# IRC: Reclaimers of Corvail I



## Vanuslux (Jan 30, 2007)

Reclaimers of Corvail

The lands of Corvail are in shambles.  Demons have overrun the southern lands.  The northern lands are flooded with refugees.  Civilization frays amidst the chaos.  Most of the people of Corvail live from day to day, struggling to survive while waiting for the fateful day that all are sure will one day happen.  The day that the demons will bore of fighting among themselves and turn their eyes back towards razing the rest of the continent.  

However, a mysterious organization has started to make an appearance, calling themselves the Reclaimers of Corvail.  Aggressively recruiting exceptional individuals who have the potential to make a difference, they have become the driving force behind efforts to strike back at the demons.  Their successes are already beginning to reach the ears of the people, from the hundreds they've rescued from the slave pits to the recovery of powerful magic that had fallen in to fiendish claws.  
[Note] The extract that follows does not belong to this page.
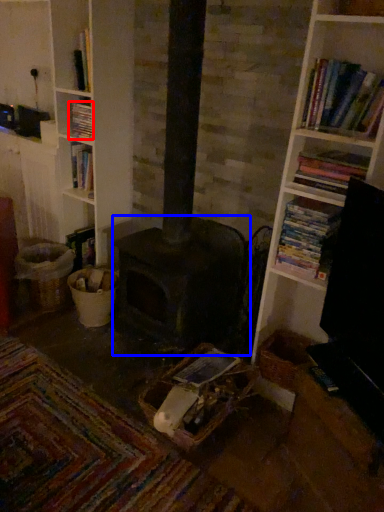
Question: Which object appears farthest to the camera in this image, book (highlighted by a red box) or heater (highlighted by a blue box)?

Choices:
 (A) book
 (B) heater

Answer: (A)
Now another group of fresh recruits stands ready to undergo their first mission to prove their worth to the organization.  
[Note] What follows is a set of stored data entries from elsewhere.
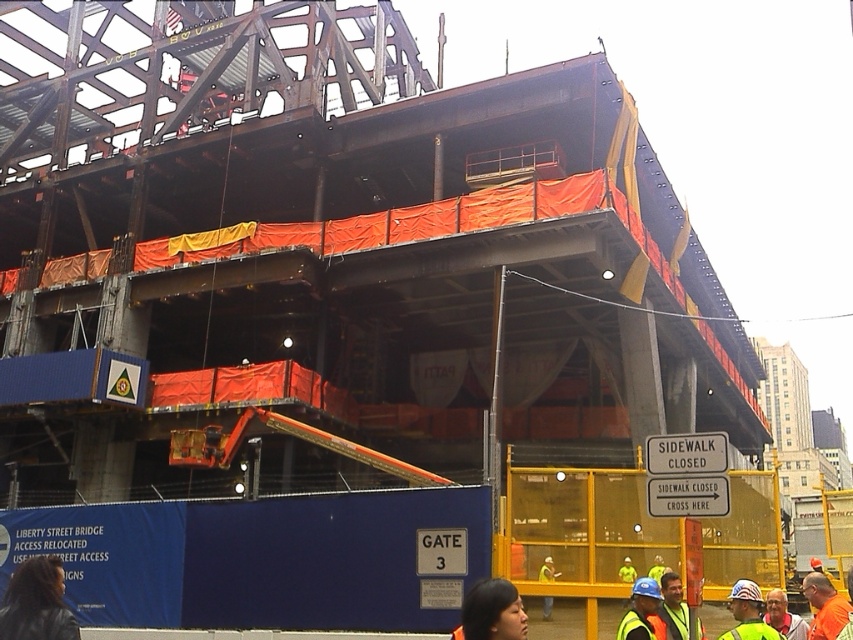
You are a construction worker who needs to choose between the reflective yellow vest at center and the orange safety vest at lower right for visibility. Which vest should you choose if you want to be more visible to the crane operator?

The reflective yellow vest at center has a larger size compared to orange safety vest at lower right, so it would be more visible to the crane operator.

You are a delivery driver arriving at the construction site. You need to park your truck near the reflective yellow vest at center and the orange safety vest at lower right. The truck requires a parking space of at least 10 feet in length. Can you park your truck between these two vests?

The distance between the reflective yellow vest at center and the orange safety vest at lower right is 8.23 feet, which is less than the required 10 feet for the truck. Therefore, you cannot park the truck between these two vests.

Looking at this image, you are a construction worker who needs to locate your safety gear. You see an orange reflective vest at lower right and a reflective safety vest at center. Which vest is closer to the ground?

The orange reflective vest at lower right is located below the reflective safety vest at center, so it is closer to the ground.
** Reclaimers of Corvail will be an open ended D&D/d20 3.5E campaign for 5 players played weekly via IRC (server: psionics.net room: #corvail) on Sundays at 9pm-1am EST starting with Sunday, February 4th.  The framework of an organization will allow for easy swapping out of players and characters for whatever reason, particularly between adventures. **

Starting Experience: 3000
Point Buy: 32 points
Alignments Allowed: Lawful Good, Lawful Neutral, Lawful Evil, Neutral Good, Neutral, Chaotic Good, 

Races allowed:

Aasimar, Catfolk, Dwarves, Elves, Githzerai*, Gnomes, Goblins, Goliaths, Half-elves, Half-ogres, Half-orcs, Halflings, Hobgoblins, Illumians, Kobolds, Mongrelfolk, Orcs, Teifling

*Expanded Psionics Handbook version.

Base Classes allowed:

Barbarian, Bard, Battle Dancer, Cleric*, Druid, Fighter, Hexblade, Monk, Paladin, Psion, Psychic Warrior, Ranger, Rogue, Scout, Shugenja*, Sorcerer, Warlock, Wizard

* Corvail doesn't have deities, so much as a vast multitude of divine patrons.  Instead of picking a deity clerics just pick their domains and an appropriate patron will be assigned to them.
** Shugenja in Corvail have their asian flavor filed off and are known as Elementalists.   

The last requirement, and in a way the most important, is that for approval a PC must also be accompanied by a 500 word character concept.  

Email vanuslux@hotmail.com with questions or character submissions.


----------



## Seeten (Feb 4, 2007)

You ought to swing by #dnd3e on psionics.net and talk with the regulars in there. Some of us are available, I think.


----------